TASK TO COMPLETE.
An exact reproduction of each record is required.

INPUT FOR THIS TASK.
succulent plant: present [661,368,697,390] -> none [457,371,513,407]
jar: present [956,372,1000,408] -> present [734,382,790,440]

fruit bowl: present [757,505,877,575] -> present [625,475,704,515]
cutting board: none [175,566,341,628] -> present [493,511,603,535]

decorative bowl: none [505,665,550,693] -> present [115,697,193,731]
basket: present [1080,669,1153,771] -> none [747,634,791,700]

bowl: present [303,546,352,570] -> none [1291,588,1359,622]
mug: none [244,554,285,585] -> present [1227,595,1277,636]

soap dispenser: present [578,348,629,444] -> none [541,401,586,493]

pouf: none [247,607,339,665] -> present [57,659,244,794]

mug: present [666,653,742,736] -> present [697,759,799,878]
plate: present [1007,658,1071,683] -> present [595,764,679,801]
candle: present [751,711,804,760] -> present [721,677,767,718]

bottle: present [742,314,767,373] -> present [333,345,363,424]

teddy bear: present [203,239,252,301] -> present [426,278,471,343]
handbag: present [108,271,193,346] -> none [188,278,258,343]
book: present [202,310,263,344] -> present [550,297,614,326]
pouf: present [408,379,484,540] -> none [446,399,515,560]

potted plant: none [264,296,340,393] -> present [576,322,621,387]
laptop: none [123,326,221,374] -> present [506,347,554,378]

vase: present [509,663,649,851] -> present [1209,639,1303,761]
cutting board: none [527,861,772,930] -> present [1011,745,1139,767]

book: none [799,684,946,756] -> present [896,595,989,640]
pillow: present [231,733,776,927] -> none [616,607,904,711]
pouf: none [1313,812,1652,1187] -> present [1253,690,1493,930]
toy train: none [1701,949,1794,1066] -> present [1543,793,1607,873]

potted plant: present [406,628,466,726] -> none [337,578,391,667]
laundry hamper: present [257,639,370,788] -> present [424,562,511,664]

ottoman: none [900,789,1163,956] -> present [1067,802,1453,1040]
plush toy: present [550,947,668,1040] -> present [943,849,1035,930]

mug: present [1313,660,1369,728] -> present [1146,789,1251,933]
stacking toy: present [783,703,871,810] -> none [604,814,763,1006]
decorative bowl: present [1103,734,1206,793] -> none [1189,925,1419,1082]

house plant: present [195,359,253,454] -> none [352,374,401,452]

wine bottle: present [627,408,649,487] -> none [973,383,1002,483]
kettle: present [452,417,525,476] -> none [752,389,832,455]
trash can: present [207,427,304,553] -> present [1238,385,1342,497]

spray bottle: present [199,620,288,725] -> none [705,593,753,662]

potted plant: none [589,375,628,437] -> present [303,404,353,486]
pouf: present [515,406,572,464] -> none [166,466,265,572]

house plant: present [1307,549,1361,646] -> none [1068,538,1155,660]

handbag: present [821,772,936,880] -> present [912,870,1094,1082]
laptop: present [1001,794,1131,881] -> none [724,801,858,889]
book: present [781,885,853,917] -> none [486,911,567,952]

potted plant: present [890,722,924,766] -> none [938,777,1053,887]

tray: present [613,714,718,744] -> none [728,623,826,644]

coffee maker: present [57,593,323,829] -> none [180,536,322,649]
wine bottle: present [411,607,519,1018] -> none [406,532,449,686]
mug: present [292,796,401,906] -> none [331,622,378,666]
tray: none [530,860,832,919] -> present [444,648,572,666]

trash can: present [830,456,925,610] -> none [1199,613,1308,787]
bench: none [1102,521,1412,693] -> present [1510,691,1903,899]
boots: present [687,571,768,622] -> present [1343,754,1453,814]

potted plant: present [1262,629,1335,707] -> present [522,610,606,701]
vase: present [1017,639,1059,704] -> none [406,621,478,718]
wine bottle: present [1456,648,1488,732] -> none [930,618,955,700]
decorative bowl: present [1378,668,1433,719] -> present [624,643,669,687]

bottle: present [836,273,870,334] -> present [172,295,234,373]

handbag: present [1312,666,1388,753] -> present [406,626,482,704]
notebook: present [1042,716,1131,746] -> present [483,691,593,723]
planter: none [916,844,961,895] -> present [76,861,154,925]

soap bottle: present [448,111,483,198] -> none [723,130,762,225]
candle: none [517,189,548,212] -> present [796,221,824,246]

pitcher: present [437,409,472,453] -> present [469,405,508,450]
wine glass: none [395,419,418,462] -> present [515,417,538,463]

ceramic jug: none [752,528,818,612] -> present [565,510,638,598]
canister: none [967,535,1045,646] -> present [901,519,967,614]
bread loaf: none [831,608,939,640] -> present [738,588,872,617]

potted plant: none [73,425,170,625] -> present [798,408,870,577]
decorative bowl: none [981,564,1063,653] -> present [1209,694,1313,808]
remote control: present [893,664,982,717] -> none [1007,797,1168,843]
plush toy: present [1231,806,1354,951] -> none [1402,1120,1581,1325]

OUTPUT OF THE TASK.
succulent plant: present [661,368,697,390] -> none [457,371,513,407]
jar: present [956,372,1000,408] -> present [734,382,790,440]

fruit bowl: present [757,505,877,575] -> present [625,475,704,515]
cutting board: none [175,566,341,628] -> present [493,511,603,535]

decorative bowl: none [505,665,550,693] -> present [115,697,193,731]
basket: present [1080,669,1153,771] -> none [747,634,791,700]

bowl: present [303,546,352,570] -> none [1291,588,1359,622]
mug: none [244,554,285,585] -> present [1227,595,1277,636]

soap dispenser: present [578,348,629,444] -> none [541,401,586,493]

pouf: none [247,607,339,665] -> present [57,659,244,794]

mug: present [666,653,742,736] -> present [697,759,799,878]
plate: present [1007,658,1071,683] -> present [595,764,679,801]
candle: present [751,711,804,760] -> present [721,677,767,718]

bottle: present [742,314,767,373] -> present [333,345,363,424]

teddy bear: present [203,239,252,301] -> present [426,278,471,343]
handbag: present [108,271,193,346] -> none [188,278,258,343]
book: present [202,310,263,344] -> present [550,297,614,326]
pouf: present [408,379,484,540] -> none [446,399,515,560]

potted plant: none [264,296,340,393] -> present [576,322,621,387]
laptop: none [123,326,221,374] -> present [506,347,554,378]

vase: present [509,663,649,851] -> present [1209,639,1303,761]
cutting board: none [527,861,772,930] -> present [1011,745,1139,767]

book: none [799,684,946,756] -> present [896,595,989,640]
pillow: present [231,733,776,927] -> none [616,607,904,711]
pouf: none [1313,812,1652,1187] -> present [1253,690,1493,930]
toy train: none [1701,949,1794,1066] -> present [1543,793,1607,873]

potted plant: present [406,628,466,726] -> none [337,578,391,667]
laundry hamper: present [257,639,370,788] -> present [424,562,511,664]

ottoman: none [900,789,1163,956] -> present [1067,802,1453,1040]
plush toy: present [550,947,668,1040] -> present [943,849,1035,930]

mug: present [1313,660,1369,728] -> present [1146,789,1251,933]
stacking toy: present [783,703,871,810] -> none [604,814,763,1006]
decorative bowl: present [1103,734,1206,793] -> none [1189,925,1419,1082]

house plant: present [195,359,253,454] -> none [352,374,401,452]

wine bottle: present [627,408,649,487] -> none [973,383,1002,483]
kettle: present [452,417,525,476] -> none [752,389,832,455]
trash can: present [207,427,304,553] -> present [1238,385,1342,497]

spray bottle: present [199,620,288,725] -> none [705,593,753,662]

potted plant: none [589,375,628,437] -> present [303,404,353,486]
pouf: present [515,406,572,464] -> none [166,466,265,572]

house plant: present [1307,549,1361,646] -> none [1068,538,1155,660]

handbag: present [821,772,936,880] -> present [912,870,1094,1082]
laptop: present [1001,794,1131,881] -> none [724,801,858,889]
book: present [781,885,853,917] -> none [486,911,567,952]

potted plant: present [890,722,924,766] -> none [938,777,1053,887]

tray: present [613,714,718,744] -> none [728,623,826,644]

coffee maker: present [57,593,323,829] -> none [180,536,322,649]
wine bottle: present [411,607,519,1018] -> none [406,532,449,686]
mug: present [292,796,401,906] -> none [331,622,378,666]
tray: none [530,860,832,919] -> present [444,648,572,666]

trash can: present [830,456,925,610] -> none [1199,613,1308,787]
bench: none [1102,521,1412,693] -> present [1510,691,1903,899]
boots: present [687,571,768,622] -> present [1343,754,1453,814]

potted plant: present [1262,629,1335,707] -> present [522,610,606,701]
vase: present [1017,639,1059,704] -> none [406,621,478,718]
wine bottle: present [1456,648,1488,732] -> none [930,618,955,700]
decorative bowl: present [1378,668,1433,719] -> present [624,643,669,687]

bottle: present [836,273,870,334] -> present [172,295,234,373]

handbag: present [1312,666,1388,753] -> present [406,626,482,704]
notebook: present [1042,716,1131,746] -> present [483,691,593,723]
planter: none [916,844,961,895] -> present [76,861,154,925]

soap bottle: present [448,111,483,198] -> none [723,130,762,225]
candle: none [517,189,548,212] -> present [796,221,824,246]

pitcher: present [437,409,472,453] -> present [469,405,508,450]
wine glass: none [395,419,418,462] -> present [515,417,538,463]

ceramic jug: none [752,528,818,612] -> present [565,510,638,598]
canister: none [967,535,1045,646] -> present [901,519,967,614]
bread loaf: none [831,608,939,640] -> present [738,588,872,617]

potted plant: none [73,425,170,625] -> present [798,408,870,577]
decorative bowl: none [981,564,1063,653] -> present [1209,694,1313,808]
remote control: present [893,664,982,717] -> none [1007,797,1168,843]
plush toy: present [1231,806,1354,951] -> none [1402,1120,1581,1325]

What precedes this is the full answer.